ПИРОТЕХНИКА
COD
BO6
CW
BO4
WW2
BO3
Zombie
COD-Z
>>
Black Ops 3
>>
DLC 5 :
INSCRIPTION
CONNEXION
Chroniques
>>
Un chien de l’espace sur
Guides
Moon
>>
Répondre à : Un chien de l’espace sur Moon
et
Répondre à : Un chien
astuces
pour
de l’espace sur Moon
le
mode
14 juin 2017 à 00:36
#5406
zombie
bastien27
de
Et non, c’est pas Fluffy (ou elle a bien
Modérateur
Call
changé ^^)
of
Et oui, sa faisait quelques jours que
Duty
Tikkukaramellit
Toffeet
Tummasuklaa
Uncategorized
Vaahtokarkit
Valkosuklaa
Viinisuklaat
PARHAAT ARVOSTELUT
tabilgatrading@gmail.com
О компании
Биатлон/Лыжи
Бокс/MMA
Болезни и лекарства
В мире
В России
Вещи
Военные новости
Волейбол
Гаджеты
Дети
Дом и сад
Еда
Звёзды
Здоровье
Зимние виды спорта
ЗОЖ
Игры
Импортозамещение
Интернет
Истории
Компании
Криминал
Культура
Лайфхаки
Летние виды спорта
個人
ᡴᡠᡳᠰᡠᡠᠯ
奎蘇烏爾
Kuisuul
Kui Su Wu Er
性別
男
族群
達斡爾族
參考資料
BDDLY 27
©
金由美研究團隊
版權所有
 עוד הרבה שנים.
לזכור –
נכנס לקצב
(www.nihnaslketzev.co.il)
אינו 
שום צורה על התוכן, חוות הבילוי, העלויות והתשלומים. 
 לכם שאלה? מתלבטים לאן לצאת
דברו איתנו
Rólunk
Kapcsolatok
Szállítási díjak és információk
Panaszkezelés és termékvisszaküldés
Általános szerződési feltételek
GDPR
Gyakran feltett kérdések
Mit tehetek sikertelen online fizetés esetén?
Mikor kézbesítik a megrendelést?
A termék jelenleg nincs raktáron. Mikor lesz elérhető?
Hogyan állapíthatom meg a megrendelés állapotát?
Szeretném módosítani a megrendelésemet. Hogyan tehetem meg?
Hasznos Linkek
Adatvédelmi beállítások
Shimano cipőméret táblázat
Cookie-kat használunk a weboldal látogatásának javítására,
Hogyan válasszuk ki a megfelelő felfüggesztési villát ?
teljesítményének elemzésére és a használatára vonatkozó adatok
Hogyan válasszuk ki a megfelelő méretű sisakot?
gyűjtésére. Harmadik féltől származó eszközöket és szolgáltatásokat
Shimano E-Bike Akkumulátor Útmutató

--*--

Every record must be written out again without any change.

Response area:
ПИРОТЕХНИКА
COD
BO6
CW
BO4
WW2
BO3
Zombie
COD-Z
>>
Black Ops 3
>>
DLC 5 :
INSCRIPTION
CONNEXION
Chroniques
>>
Un chien de l’espace sur
Guides
Moon
>>
Répondre à : Un chien de l’espace sur Moon
et
Répondre à : Un chien
astuces
pour
de l’espace sur Moon
le
mode
14 juin 2017 à 00:36
#5406
zombie
bastien27
de
Et non, c’est pas Fluffy (ou elle a bien
Modérateur
Call
changé ^^)
of
Et oui, sa faisait quelques jours que
Duty
Tikkukaramellit
Toffeet
Tummasuklaa
Uncategorized
Vaahtokarkit
Valkosuklaa
Viinisuklaat
PARHAAT ARVOSTELUT
tabilgatrading@gmail.com
О компании
Биатлон/Лыжи
Бокс/MMA
Болезни и лекарства
В мире
В России
Вещи
Военные новости
Волейбол
Гаджеты
Дети
Дом и сад
Еда
Звёзды
Здоровье
Зимние виды спорта
ЗОЖ
Игры
Импортозамещение
Интернет
Истории
Компании
Криминал
Культура
Лайфхаки
Летние виды спорта
個人
ᡴᡠᡳᠰᡠᡠᠯ
奎蘇烏爾
Kuisuul
Kui Su Wu Er
性別
男
族群
達斡爾族
參考資料
BDDLY 27
©
金由美研究團隊
版權所有
 עוד הרבה שנים.
לזכור –
נכנס לקצב
(www.nihnaslketzev.co.il)
אינו 
שום צורה על התוכן, חוות הבילוי, העלויות והתשלומים. 
 לכם שאלה? מתלבטים לאן לצאת
דברו איתנו
Rólunk
Kapcsolatok
Szállítási díjak és információk
Panaszkezelés és termékvisszaküldés
Általános szerződési feltételek
GDPR
Gyakran feltett kérdések
Mit tehetek sikertelen online fizetés esetén?
Mikor kézbesítik a megrendelést?
A termék jelenleg nincs raktáron. Mikor lesz elérhető?
Hogyan állapíthatom meg a megrendelés állapotát?
Szeretném módosítani a megrendelésemet. Hogyan tehetem meg?
Hasznos Linkek
Adatvédelmi beállítások
Shimano cipőméret táblázat
Cookie-kat használunk a weboldal látogatásának javítására,
Hogyan válasszuk ki a megfelelő felfüggesztési villát ?
teljesítményének elemzésére és a használatára vonatkozó adatok
Hogyan válasszuk ki a megfelelő méretű sisakot?
gyűjtésére. Harmadik féltől származó eszközöket és szolgáltatásokat
Shimano E-Bike Akkumulátor Útmutató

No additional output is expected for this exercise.